Our Humans of the Brochure visit to the Australian War Memorial tonight began with us attending the Last Post Ceremony at the Pool of Reflection. The Ceremony is held here every day (except for Christmas) at 4:55 pm.
Each day, one of the men or women whose name appears on the Roll of Honor is commemorated. Their stories are meticulously researched and told by War Memorial historians.
The ceremony ends with the poignant Last Post.
Tonight’s ceremony was for Signaller Sean McCarthy who lost his life in a roadside bomb attack in Afghanistan in 2008.
After the ceremony, our group was treated to a behind-the-scenes tour with Peter Burness, senior historian and the War Memorial’s longest serving employee. He was well informed and humorous with many personal anecdotes about the areas he was showing us .
Some random facts we learned:
The sticking of the poppies into the Roll of Honour only started in 1993, after the body of an unknown soldier was brought back from France and buried in the chapel to represent all Australian soldiers killed in war.
Servicemen in bomber planes were the most likely to die very young.
Many men flying huge aircraft still didn’t have car license
The tail gunner was the worst job. The poor man was bundled into the belly of the bomber with his knees in his face. He was secluded from the others and absolutely freezing. There was zero hope of escape if there was attack or damage.
The Australian War Memorial was the brainchild of Charles Bean, an official World War 1 historian. It was completed in 1941.
The War Memorial has 3 parts:
The Commemorative Area, the Museum (with the galleries) and the Research Centre (for records)
The Hall of Memory is a beautiful peaceful chapel. Each of its 4 walls have mosaics representing a Sailor, a Servicewoman, a Soldier and an Airman; 3 of its walls have stained glass windows detailing images of these also. Both the mosaics and glass windows were created by Napier Waller who lost his arm in World War 1.

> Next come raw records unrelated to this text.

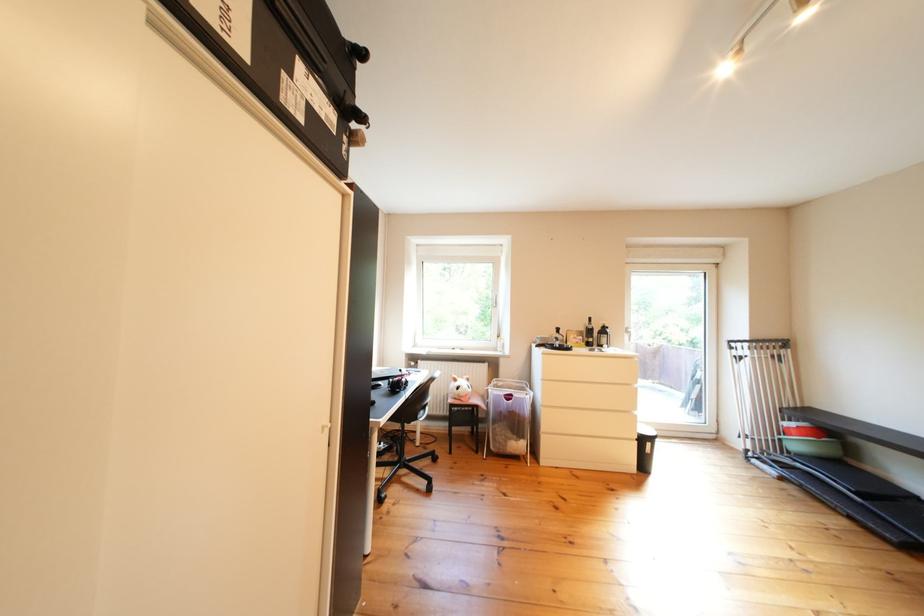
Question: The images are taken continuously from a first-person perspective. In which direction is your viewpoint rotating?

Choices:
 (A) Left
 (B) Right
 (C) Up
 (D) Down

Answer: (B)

The roll of Honour which is featured on bronze plaques around the Memorial Pool, commemorates the Australian servicemen and women who lost their lives in conflict. Only their names and not their rank appear on the list.
The museum is laid out with care and intent. There are interactive, engaging sections in every room.
The remains of the first Australian aircraft shot down in the war against Japan.
Lots of sections have video interviews or commentary.
I was moved by this graphic image of a fellow Gunnedah boy, Len Siffleet, the moment before he was beheaded in 1943.
As always, I found the photographs the most moving.
Ask about the interactive kids area where everything is hands-on. They can climb into this helicopter…..
….and experience life on a submarine!
We finished our brilliant evening with some lovely cheese and fruit platters.